Joined up government is something apparently the current administration aspires to, but is it such a good thing?
Government certainly wasn’t joined up (either from a parliamentary of administrative perspective) when I first started dealing with it back in the late 1970s. I wasn’t active in the union then. My vehicles for ‘engaging the state’ were the Celtic League (CL), Mec Vannin and the Anti Militarist Alliance.
I was always fortunate in knowing what government was thinking because, despite attempts to retain confidentiality, people always had a motivation or grudge to release information. So around about the 1980s an item of correspondence from the Government Secretary’s office (copied by hand) came to my attention.
I can’t remember the exact text now but, if you have a month of two to spend, you will find all this stuff filed with the Celtic League papers at MNH.
Basically, it said: ‘We keep getting queries from a JB Moffatt in various guises [I like that word] i.e. Celtic League, Mec Vannin or the AMA – we could do with finding out more about them. The CL publishes a magazine CARN which is stocked by Frank Quayle’s in Peel. I suggest copies are procured. Note: purchase using petty cash to avoid attention.’

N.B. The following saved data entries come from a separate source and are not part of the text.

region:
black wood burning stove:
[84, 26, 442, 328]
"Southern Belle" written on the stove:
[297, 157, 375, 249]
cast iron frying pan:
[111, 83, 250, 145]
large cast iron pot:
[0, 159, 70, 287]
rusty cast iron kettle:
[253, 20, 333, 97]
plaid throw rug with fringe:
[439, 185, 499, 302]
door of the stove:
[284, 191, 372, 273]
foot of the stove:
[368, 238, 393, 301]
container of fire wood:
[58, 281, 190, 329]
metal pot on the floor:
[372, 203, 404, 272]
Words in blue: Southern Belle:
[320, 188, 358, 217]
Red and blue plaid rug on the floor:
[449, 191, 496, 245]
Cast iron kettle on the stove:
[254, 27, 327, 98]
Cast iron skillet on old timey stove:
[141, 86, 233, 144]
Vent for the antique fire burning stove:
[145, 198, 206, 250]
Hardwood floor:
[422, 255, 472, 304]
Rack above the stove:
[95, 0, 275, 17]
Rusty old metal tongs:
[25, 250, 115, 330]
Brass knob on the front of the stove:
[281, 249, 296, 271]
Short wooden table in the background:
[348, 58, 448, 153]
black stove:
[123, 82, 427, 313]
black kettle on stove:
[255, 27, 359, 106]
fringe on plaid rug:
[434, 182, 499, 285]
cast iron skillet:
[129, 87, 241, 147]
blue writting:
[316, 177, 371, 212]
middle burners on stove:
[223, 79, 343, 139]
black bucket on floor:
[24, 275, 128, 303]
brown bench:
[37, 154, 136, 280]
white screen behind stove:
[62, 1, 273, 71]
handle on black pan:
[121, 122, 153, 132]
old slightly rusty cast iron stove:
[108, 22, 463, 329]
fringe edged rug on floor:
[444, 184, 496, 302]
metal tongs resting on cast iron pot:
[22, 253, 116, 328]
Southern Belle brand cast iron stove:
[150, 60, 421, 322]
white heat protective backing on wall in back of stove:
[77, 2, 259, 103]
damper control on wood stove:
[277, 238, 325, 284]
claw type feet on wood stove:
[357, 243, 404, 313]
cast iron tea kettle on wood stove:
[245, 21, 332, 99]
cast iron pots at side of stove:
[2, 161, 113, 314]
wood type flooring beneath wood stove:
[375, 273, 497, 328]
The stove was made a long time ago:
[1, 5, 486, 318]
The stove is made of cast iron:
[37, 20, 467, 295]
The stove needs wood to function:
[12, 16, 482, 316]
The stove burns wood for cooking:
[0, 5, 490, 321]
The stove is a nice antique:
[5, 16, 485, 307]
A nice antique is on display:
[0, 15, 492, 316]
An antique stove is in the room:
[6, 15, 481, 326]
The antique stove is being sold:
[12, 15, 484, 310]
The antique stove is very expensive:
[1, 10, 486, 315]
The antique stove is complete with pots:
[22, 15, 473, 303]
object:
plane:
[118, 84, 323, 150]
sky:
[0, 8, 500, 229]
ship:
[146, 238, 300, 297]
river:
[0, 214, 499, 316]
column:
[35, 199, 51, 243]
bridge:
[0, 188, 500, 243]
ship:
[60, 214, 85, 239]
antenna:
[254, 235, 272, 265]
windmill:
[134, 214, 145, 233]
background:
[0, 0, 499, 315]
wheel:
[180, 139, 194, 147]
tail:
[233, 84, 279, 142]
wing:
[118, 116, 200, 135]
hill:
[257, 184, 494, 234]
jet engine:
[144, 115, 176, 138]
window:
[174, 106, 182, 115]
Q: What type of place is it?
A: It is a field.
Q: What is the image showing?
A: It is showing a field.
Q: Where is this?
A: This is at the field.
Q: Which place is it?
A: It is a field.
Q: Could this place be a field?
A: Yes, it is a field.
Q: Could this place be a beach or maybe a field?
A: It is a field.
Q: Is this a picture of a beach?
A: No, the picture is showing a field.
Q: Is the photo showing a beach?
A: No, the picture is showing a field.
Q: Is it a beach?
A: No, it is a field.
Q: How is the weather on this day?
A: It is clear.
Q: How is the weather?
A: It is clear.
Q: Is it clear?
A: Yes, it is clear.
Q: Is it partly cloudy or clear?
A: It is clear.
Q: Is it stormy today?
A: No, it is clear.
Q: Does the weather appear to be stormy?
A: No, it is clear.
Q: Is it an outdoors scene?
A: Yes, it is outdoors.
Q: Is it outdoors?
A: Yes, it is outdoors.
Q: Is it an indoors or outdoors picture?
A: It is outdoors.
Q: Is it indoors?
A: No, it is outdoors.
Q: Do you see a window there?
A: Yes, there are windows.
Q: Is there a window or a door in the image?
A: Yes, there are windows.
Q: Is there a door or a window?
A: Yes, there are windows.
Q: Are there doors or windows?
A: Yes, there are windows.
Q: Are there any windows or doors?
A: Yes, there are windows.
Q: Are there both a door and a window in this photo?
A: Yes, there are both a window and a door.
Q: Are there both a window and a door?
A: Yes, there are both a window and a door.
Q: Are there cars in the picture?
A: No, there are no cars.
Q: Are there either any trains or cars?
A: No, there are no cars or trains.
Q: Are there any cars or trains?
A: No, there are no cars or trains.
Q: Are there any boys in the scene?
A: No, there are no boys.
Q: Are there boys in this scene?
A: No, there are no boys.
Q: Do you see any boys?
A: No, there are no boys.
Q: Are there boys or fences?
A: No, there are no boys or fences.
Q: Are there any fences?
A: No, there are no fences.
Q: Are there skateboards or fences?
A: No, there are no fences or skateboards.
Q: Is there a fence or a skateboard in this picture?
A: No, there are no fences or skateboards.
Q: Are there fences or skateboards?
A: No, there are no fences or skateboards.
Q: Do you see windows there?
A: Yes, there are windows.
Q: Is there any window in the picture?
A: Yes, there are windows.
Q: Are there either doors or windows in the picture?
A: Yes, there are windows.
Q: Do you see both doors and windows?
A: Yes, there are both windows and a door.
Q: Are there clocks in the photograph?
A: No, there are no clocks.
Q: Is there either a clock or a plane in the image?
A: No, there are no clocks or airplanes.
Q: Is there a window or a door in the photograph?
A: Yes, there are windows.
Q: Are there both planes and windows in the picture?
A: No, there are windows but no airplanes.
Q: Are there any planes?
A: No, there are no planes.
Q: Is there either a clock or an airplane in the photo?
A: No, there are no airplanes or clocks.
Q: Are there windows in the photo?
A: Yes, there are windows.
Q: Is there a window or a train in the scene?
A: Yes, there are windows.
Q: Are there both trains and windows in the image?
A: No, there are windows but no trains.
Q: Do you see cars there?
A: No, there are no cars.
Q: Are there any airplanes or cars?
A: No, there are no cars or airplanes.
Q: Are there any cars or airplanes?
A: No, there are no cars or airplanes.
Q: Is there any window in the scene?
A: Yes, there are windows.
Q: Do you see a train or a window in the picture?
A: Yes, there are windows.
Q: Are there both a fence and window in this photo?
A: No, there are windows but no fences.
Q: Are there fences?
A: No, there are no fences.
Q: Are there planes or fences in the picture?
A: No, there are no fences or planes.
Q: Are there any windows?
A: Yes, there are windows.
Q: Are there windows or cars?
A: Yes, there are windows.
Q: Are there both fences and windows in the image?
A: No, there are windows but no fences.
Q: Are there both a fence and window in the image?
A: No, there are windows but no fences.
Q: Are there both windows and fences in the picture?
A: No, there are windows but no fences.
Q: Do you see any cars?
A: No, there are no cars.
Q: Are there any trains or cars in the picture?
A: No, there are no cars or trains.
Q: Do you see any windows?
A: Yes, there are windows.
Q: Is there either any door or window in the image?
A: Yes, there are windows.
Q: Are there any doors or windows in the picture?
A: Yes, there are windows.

This is where I come to the ‘joined up government’ bit because at the time as secretary of the local branch of the League I was corresponding with the Tynwald Library asking it to subscribe to CARN. If they had taken a sub and been ‘joined up’ they could have strolled along the corridor to the library. Alternatively, they could have visited the museum library, which acquired copies as they were printed from about 1973.
Government got a bit more ‘joined up’ after the ministerial system came in.
However records in the mid-1980s and for the next decade were still for the most part paper and they generated loads! By this time I was the union official (‘that man’s worse than Scargill’).
I was enjoying, together with my colleagues, great success.
It was down to good old ‘paper intelligence’
The ministerial system and the Whitley Council employers and other bodies just spewed out paper – a rainforest of it. The Whitley (employers) had their own minutes; they sent briefing notes to the employers and received responses. They assessed our position and set out theirs.
Chief officers met separately. They had sub groups – cue another paper mountain. Finally, of course, the Council of Ministers, in the days before it published its minutes, was ‘a whirling dervish’ of paper flying between Chief Minister, Chief Secretary and executives.
There was just one problem with all that paperwork flying around: some (in fact loads) was bound to be leaked.
So we were not industrial relations geniuses. We were just well informed, indeed we knew some things before the employers knew it themselves. We also saw some things we were never supposed to see. This ‘happy time’ went on for over a decade.
I have to confess, going into pay talks with an employer when you not only know their bottom line but also their top line was a bit like shooting fish in a barrel.
Government were so perplexed about our insight that, ruling out clairvoyance, they seriously contemplated the possibility we were bugging them. It wasn’t that implausible because at that time they found a bug in a meeting room at the Department of Highways Ports, and Properties. But it was definitely, hand on heart, not us.
We eschewed such subterfuge to the extent that a union member, who procured a recording briefcase was told in no uncertain fashion not to use it!
Then disaster! Sometime around the mid/late 90s a decision was taken to cut down on paperwork, save money, store and transmit government files electronically.
The game was well and truly up for us!
But we had a good run! Anyway, with Freedom of Information, subterfuge within government should have become a thing of the past.